X線を解説した文章のうち、「可視光(上)とX線(下)のイメージ」から始まり「X線は,可視光の1000倍ぐらいからそれ以上の高い振動数をもつ電磁波です.」に至るまでの部分を、「振動数」を「周波数」に置き換えるよう編集したうえで、改めて示してください。

=== ページ抜粋 ===
---+---

X線とは?(X-ray)

X線は光の仲間ですが,波長が光(可視光線)の1000分の1ぐらいのため, 振動数が光の1000倍ぐらいになり,さらにエネルギーも光の1000倍ぐらいという, 非常にエネルギーの高い光(電磁波)なのです.


可視光(上)とX線(下)のイメージ
波の波長と振動数
電磁波と光子
単位と換算表
特徴
短波長:
X線は,1nm(10億分の1m)ぐらいから数百分の1nmぐらいにいたる, 可視光の1000分の1ぐらいからそれ以下の, 非常に短い波長の電磁波です.
高振動数:
X線は,可視光の1000倍ぐらいからそれ以上の高い振動数をもつ電磁波です.
高エネルギー:
X線は,可視光の1000倍ぐらいからそれ以上の高いエネルギーをもつ電磁波(光子)です. 可視光のエネルギーは典型的には数eV(電子ボルト)ぐらいですが, X線光子のエネルギーは典型的には数keV(キロ電子ボルト;ケヴ)になります.
よく知られているように,X線を多量に浴びると, 生体組織や遺伝子などが損傷されます.
粒子性:
X線は,エネルギーが非常に高いために, 波としての性質よりは粒子としての性質を強く示すようになります. X線の領域の光をX線光子と呼びます.
実際,放射線検出器でX線を受けると, 一つひとつのX線光子を捕まえることができます.
透過性:
X線は,高いエネルギーをもち粒子性が強くなった結果, 物質を貫通する力(透過性)も大きくなりました. X線光子の波長は原子の大きさぐらいしかないので, 軽い原子や分子などには吸収されにくいですが, 金属などの重い元素を含む物質には吸収されます.

---+---

=== 提供データ ===
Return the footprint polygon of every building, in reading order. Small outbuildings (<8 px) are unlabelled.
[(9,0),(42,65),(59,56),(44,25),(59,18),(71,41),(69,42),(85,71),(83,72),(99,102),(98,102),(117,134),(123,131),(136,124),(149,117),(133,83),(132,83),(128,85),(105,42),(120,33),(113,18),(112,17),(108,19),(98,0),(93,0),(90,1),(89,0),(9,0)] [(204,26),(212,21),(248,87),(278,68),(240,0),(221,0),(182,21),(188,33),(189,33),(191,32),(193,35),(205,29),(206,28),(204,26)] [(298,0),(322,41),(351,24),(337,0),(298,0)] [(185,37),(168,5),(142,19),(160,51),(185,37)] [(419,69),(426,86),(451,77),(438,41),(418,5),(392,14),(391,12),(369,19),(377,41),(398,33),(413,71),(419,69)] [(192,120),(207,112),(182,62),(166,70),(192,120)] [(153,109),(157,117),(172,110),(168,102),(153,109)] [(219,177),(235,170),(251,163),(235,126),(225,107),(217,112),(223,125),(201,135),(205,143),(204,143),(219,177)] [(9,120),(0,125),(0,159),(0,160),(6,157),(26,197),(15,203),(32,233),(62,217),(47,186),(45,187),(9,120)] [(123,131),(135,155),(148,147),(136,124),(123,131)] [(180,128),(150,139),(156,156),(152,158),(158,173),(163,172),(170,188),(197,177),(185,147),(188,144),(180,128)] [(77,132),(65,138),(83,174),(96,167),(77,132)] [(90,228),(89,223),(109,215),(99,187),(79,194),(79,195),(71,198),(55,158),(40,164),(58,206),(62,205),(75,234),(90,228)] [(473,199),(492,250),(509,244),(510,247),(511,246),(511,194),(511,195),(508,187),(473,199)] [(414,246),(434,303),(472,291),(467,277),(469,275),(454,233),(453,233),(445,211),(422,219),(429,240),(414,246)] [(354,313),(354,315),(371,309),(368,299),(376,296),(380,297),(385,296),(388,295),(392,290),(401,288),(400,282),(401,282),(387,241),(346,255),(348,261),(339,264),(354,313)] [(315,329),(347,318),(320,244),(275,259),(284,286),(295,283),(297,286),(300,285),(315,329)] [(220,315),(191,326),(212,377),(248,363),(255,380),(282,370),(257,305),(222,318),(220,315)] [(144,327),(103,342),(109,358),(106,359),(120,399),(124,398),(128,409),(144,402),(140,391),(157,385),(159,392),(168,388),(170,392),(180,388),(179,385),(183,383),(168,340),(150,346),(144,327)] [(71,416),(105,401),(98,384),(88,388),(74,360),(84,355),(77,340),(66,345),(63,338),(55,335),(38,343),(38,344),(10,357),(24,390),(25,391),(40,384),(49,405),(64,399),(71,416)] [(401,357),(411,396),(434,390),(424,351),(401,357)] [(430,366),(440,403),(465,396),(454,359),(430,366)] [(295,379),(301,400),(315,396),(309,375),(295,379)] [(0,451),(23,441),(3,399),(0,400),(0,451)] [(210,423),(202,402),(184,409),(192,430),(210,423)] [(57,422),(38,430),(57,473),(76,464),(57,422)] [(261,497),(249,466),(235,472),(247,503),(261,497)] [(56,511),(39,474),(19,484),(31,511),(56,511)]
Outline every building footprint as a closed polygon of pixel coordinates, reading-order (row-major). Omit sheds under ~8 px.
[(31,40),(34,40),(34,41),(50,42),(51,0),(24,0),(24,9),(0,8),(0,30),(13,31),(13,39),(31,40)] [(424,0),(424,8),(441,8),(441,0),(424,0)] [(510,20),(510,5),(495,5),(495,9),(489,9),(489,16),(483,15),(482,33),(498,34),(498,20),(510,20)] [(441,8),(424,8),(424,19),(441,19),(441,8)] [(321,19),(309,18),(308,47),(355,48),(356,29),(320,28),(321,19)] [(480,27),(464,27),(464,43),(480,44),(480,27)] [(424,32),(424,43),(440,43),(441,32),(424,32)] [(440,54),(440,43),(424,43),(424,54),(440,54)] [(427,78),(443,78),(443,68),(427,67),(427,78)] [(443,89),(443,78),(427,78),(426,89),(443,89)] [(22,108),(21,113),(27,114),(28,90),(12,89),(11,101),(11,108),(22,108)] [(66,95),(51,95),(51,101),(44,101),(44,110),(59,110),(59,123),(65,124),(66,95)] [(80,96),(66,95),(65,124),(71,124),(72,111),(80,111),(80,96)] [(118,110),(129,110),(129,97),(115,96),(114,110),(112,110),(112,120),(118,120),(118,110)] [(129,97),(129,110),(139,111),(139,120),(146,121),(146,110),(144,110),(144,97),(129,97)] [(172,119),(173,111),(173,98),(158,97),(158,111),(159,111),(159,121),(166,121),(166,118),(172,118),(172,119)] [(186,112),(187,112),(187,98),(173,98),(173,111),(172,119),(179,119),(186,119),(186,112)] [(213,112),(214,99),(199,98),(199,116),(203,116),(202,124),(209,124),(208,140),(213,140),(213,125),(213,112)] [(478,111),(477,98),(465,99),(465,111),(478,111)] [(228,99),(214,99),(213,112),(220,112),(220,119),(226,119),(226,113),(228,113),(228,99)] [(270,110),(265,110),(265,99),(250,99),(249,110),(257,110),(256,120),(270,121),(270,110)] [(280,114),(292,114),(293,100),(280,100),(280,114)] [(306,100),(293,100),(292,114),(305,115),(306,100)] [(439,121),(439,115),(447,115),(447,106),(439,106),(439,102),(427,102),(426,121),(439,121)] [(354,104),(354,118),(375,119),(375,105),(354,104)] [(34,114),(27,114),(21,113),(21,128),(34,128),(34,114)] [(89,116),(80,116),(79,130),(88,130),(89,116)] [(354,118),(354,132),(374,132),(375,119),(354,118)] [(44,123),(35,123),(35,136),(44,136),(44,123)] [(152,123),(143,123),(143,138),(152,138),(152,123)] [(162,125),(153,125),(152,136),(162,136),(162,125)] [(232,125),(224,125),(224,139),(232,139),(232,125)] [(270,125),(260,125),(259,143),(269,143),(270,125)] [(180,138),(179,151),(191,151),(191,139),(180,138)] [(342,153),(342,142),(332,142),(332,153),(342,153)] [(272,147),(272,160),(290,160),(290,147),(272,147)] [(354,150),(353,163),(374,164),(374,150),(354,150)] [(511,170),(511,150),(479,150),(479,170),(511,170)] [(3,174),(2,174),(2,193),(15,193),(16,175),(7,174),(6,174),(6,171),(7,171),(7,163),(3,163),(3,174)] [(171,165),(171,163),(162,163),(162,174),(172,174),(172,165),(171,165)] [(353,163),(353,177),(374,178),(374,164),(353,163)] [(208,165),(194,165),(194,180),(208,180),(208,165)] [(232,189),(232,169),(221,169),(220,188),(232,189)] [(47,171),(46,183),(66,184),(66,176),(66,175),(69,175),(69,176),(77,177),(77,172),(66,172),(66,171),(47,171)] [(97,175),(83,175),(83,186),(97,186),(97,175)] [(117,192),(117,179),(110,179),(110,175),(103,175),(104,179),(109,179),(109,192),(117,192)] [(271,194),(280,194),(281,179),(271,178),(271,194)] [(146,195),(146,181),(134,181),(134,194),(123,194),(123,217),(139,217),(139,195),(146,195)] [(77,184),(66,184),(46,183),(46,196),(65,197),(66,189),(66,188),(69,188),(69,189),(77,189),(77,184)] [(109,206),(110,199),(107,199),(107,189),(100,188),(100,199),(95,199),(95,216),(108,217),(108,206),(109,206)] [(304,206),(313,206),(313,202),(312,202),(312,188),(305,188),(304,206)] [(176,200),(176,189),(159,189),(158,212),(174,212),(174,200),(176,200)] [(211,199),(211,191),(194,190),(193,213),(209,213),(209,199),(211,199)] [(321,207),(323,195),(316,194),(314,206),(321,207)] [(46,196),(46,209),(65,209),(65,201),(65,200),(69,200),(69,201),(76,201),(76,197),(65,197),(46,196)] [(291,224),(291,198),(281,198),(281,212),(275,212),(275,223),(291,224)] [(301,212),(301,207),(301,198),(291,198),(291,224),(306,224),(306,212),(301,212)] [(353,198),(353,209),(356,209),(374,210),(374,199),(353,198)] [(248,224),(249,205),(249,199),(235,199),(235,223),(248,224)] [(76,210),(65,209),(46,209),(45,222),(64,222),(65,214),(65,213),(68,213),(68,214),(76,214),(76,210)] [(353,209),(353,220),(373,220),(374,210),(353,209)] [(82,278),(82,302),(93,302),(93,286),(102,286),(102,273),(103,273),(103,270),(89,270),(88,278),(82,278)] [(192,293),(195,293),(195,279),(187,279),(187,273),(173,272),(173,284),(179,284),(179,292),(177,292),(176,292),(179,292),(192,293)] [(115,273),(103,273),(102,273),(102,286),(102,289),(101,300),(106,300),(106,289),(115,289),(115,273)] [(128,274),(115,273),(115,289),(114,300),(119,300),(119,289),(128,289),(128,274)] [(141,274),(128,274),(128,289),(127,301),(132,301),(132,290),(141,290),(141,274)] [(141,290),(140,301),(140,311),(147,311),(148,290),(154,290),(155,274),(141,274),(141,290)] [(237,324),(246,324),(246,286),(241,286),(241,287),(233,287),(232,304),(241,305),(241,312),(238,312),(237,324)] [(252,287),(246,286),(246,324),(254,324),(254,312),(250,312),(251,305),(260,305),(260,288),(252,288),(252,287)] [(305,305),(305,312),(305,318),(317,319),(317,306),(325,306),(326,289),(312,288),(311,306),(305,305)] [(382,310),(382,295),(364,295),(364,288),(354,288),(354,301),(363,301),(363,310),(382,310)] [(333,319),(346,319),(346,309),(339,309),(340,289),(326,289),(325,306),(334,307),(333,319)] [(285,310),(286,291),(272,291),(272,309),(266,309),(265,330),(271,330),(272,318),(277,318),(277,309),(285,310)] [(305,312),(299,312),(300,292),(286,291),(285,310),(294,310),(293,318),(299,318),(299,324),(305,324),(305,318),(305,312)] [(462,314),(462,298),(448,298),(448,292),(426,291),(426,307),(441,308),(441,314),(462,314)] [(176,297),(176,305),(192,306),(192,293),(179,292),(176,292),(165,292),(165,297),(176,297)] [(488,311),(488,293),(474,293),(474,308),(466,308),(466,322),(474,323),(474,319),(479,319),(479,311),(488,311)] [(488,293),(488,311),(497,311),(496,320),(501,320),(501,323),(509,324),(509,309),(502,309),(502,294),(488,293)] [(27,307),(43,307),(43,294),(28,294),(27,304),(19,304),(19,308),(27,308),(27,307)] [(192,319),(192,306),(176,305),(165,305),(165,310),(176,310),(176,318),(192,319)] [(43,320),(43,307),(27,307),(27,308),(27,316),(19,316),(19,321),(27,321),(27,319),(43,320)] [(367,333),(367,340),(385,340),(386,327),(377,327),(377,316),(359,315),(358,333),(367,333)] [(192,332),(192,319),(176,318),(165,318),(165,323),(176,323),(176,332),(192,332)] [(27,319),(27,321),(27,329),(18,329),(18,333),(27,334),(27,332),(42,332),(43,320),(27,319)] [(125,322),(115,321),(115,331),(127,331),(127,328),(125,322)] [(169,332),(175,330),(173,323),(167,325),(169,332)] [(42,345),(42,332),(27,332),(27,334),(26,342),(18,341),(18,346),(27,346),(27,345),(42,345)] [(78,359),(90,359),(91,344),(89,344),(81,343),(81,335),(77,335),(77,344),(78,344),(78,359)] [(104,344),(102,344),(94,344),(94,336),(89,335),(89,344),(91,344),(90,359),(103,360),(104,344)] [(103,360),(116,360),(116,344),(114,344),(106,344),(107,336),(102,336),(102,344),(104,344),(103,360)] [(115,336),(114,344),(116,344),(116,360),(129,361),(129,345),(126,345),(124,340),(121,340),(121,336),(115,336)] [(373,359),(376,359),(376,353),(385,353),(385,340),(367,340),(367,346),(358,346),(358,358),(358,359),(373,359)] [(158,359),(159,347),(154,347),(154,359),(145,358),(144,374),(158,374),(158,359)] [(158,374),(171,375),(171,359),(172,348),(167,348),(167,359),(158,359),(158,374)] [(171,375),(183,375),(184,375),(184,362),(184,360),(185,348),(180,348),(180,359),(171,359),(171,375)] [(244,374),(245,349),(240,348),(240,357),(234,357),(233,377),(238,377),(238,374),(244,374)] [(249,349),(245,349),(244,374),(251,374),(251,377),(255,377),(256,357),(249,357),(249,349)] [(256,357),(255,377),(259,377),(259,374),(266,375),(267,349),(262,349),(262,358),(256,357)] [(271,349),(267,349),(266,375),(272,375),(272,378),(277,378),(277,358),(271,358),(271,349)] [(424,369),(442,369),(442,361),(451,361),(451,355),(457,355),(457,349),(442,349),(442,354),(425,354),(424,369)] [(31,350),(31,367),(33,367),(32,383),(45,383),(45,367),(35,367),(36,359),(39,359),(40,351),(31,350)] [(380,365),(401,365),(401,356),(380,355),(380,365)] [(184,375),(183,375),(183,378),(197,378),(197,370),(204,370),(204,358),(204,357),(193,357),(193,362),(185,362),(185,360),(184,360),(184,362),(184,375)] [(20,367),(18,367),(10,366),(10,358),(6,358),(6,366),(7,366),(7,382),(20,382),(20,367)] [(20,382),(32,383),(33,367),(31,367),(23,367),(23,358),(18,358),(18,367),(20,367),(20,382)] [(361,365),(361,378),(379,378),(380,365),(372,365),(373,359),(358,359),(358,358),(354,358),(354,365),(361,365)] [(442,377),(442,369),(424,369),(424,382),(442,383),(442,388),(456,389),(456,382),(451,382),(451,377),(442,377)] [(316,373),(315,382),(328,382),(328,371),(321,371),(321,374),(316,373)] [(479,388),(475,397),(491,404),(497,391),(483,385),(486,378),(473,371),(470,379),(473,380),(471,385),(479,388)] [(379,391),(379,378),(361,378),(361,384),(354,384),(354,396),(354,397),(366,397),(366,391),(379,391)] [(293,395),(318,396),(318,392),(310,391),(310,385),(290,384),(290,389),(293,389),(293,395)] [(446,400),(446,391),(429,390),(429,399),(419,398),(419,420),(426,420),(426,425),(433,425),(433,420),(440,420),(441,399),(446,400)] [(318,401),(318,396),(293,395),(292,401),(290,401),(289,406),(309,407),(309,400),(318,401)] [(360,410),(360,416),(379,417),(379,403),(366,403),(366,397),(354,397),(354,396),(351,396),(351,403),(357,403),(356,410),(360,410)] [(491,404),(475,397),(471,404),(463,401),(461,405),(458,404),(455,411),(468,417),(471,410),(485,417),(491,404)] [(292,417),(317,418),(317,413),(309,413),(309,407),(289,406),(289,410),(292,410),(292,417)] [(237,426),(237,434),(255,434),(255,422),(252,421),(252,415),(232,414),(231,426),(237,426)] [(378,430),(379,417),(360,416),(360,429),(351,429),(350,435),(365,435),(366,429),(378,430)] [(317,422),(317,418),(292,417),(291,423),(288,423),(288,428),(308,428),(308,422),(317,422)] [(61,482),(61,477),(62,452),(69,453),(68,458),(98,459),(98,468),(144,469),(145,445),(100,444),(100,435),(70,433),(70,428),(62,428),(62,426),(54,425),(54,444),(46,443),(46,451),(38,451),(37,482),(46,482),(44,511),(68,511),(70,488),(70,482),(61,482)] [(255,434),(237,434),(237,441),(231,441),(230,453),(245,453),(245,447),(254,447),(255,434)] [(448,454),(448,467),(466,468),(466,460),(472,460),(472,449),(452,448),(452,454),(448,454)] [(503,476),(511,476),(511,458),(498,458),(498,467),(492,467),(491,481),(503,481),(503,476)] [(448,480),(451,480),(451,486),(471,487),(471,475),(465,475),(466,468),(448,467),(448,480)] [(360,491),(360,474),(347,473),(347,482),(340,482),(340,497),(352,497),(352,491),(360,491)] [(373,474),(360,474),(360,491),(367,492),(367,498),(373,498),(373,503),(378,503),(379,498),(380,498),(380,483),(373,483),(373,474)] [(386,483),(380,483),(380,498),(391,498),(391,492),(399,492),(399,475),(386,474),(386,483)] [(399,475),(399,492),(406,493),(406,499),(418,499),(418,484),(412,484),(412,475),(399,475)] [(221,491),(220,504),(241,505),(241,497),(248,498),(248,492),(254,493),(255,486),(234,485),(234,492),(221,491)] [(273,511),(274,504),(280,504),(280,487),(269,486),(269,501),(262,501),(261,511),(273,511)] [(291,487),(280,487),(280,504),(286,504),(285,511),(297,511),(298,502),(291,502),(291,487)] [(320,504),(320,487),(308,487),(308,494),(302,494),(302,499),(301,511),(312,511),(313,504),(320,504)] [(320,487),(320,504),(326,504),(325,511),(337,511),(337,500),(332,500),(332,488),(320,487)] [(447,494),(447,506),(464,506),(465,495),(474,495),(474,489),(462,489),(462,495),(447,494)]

---+---

=== 出力結果 ===
可視光(上)とX線(下)のイメージ
波の波長と周波数
電磁波と光子
単位と換算表
特徴
短波長:
X線は,1nm(10億分の1m)ぐらいから数百分の1nmぐらいにいたる, 可視光の1000分の1ぐらいからそれ以下の, 非常に短い波長の電磁波です.
高周波数:
X線は,可視光の1000倍ぐらいからそれ以上の高い周波数をもつ電磁波です.